A consultation has been launched on the application for Protected Geographical Indication (PGI) status for ‘Comeragh Mountain Lamb’.

The national consultation has been launched by the Department of Agriculture, Food and the Marine under the European Union quality regime.

This regime recognises and protects foods with a unique link to a distinct geographical area, and so benefits local economies and food tourism, the department explained.

Comeragh Mountain Lamb is described as the meat from lambs, mainly of the Scotch Blackface breed, born and raised in the Comeragh Mountain region of Co. Waterford.

According to the department, the lambs graze on the distinct and abundant habitat of wild grasses, flowers and herbs in the twelve Coums (Irish for “fertile hollow“) in the Comeragh mountain range.

This provides the lamb with its particular flavor and delicate texture, the department added.

Interested parties may submit comments up to Thursday, August 24 of this year. Details on how to submit comments are available online.

On completion of the national consultation, the PGI application will be submitted to the EU Commission for review.

The diet of lambs born and reared in the Comeragh mountain range must be at least 70% forage-based.

During the winter months the lambs’ diet is supplemented with locally-grown hay or silage. The lambs’ feed may be supplemented for finishing, conditioning or welfare reasons.

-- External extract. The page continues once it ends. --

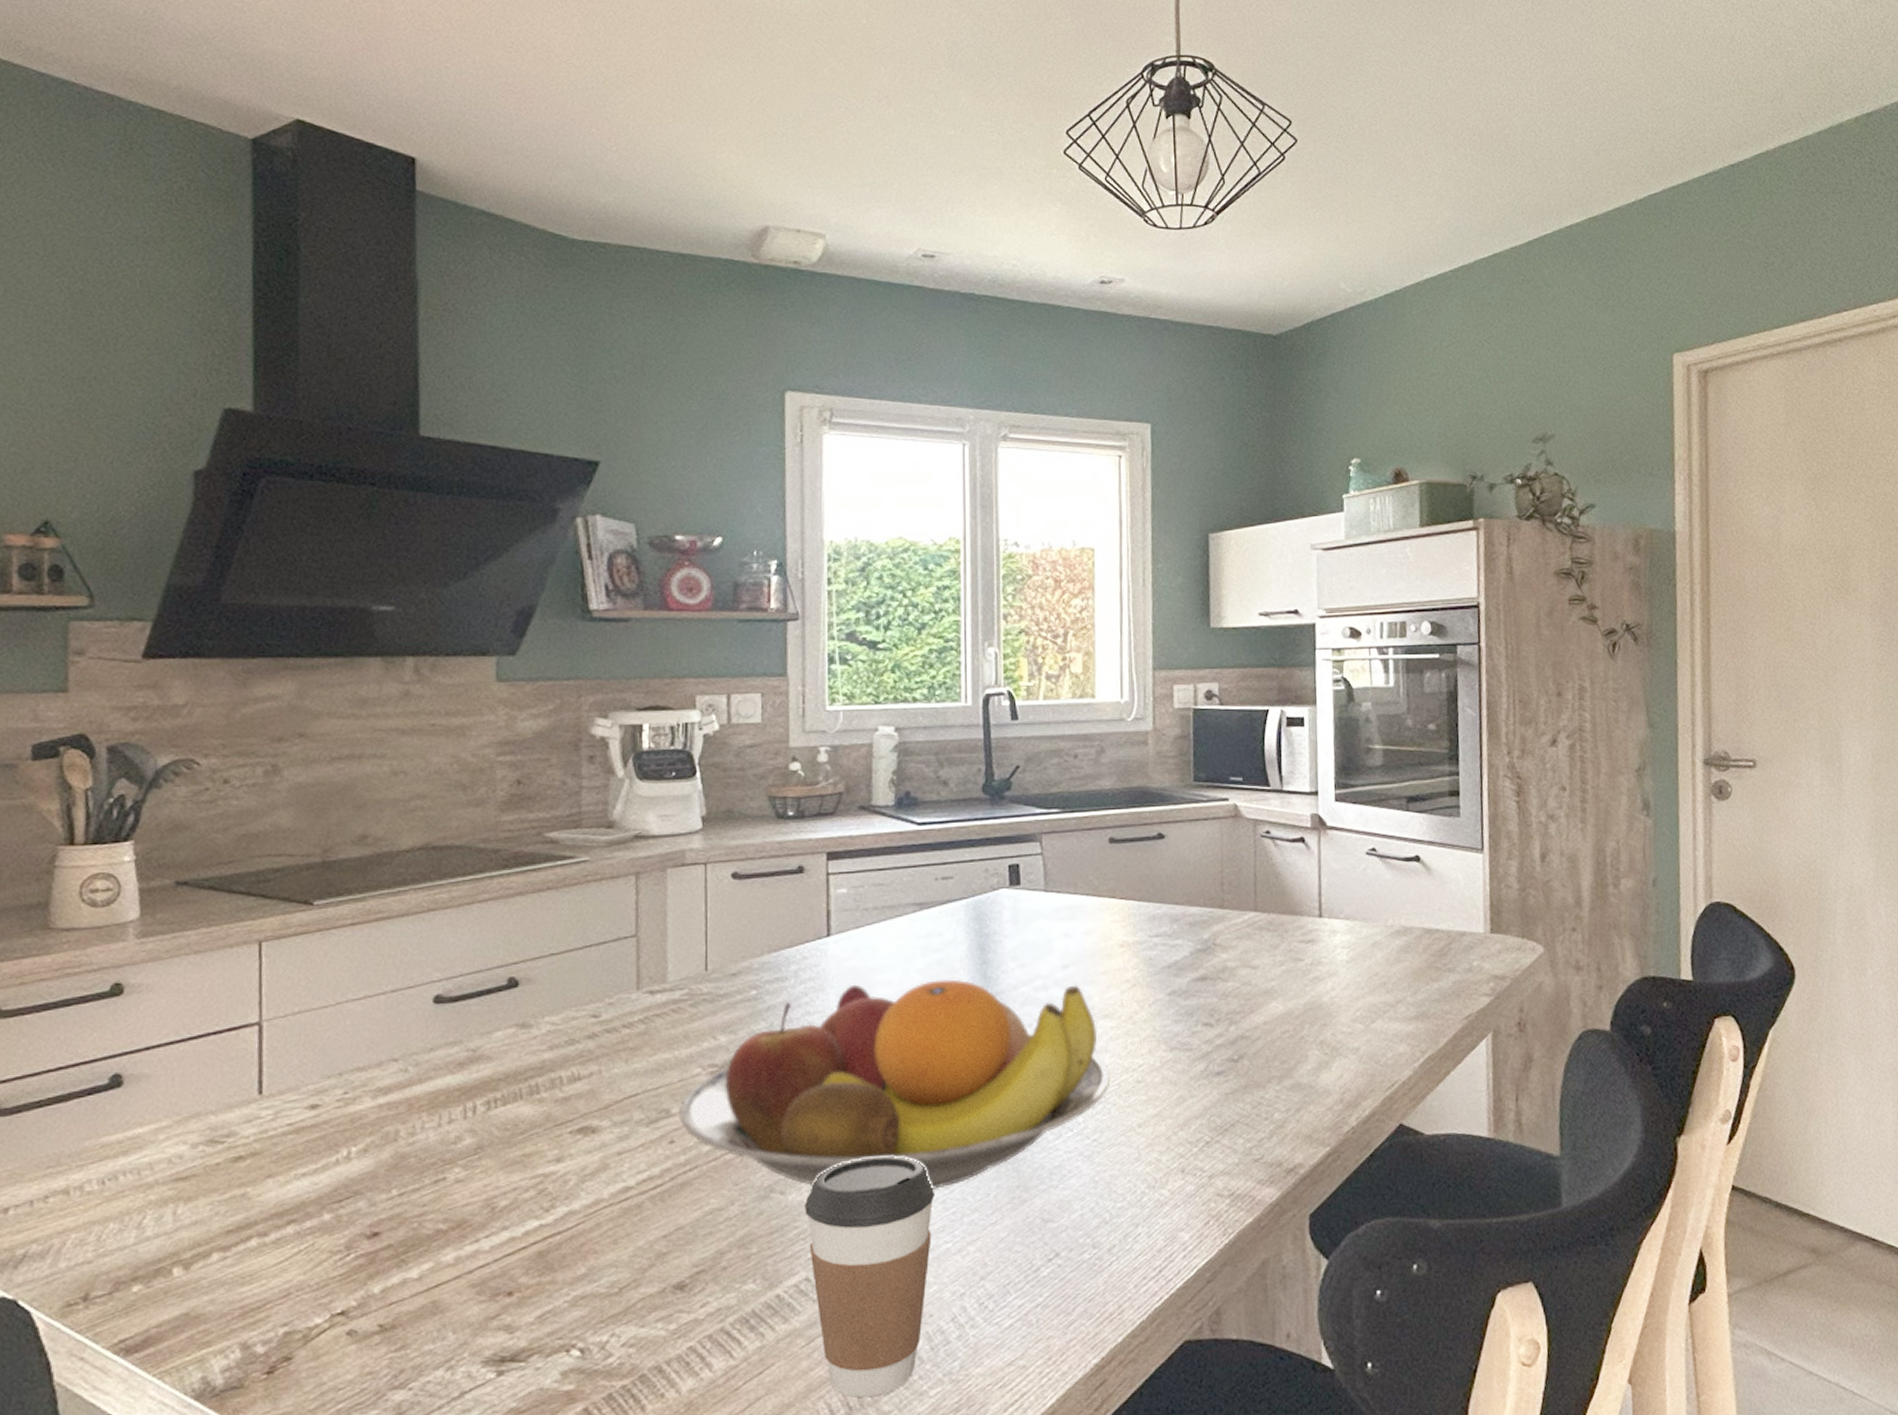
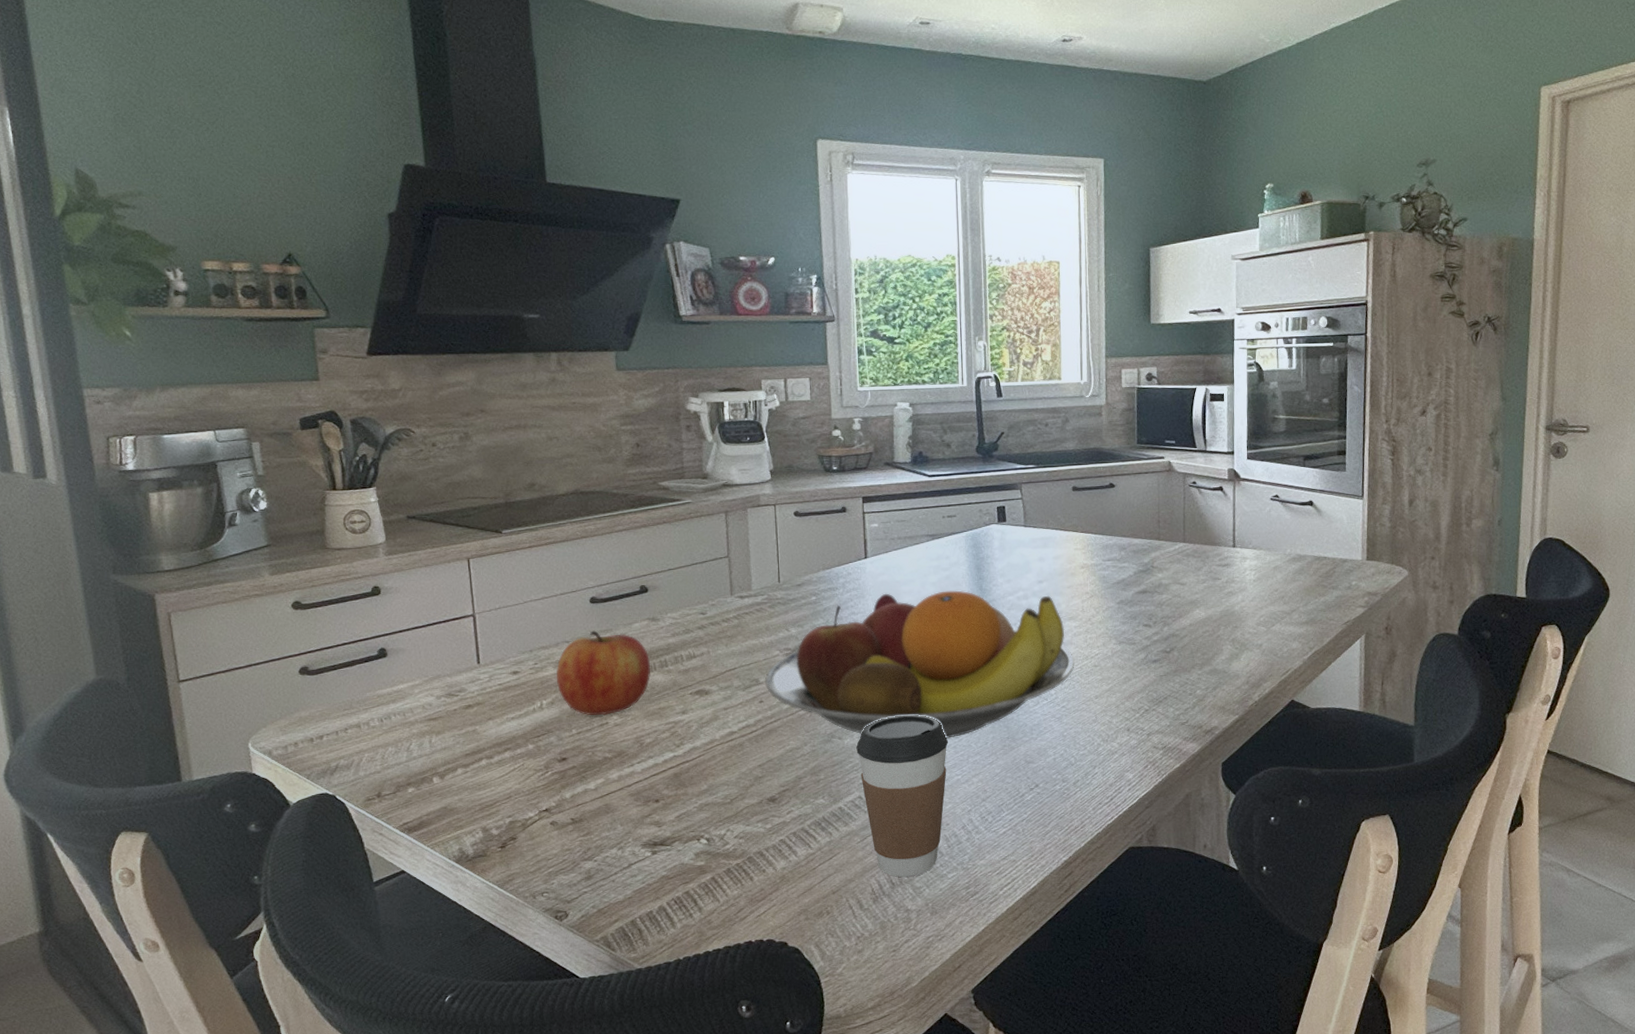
apple: none [374,1043,515,1168] -> present [556,630,651,716]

In this case a record of the feed will be kept by the farmer. At no stage will the supplementary feed exceed 30% of the total feed. The lambs are reared outdoors at all times and are only housed during exceptional adverse weather conditions.

Currently, Ireland has four confirmed PGI products; these include Clare Island Salmon, Connemara Hill Lamb, Timoleague Brown Pudding and Waterford Blaa.

Other products which are seeking PGI status in Ireland include Sneem Black Pudding, Imokilly Regato and Wexford Blackcurrants.

Meanwhile, there are also three Protected Designation of Origin (PDO) products declared in Ireland – including Imokilly Regato, Oriel Sea Minerals, and Oriel Sea Salt.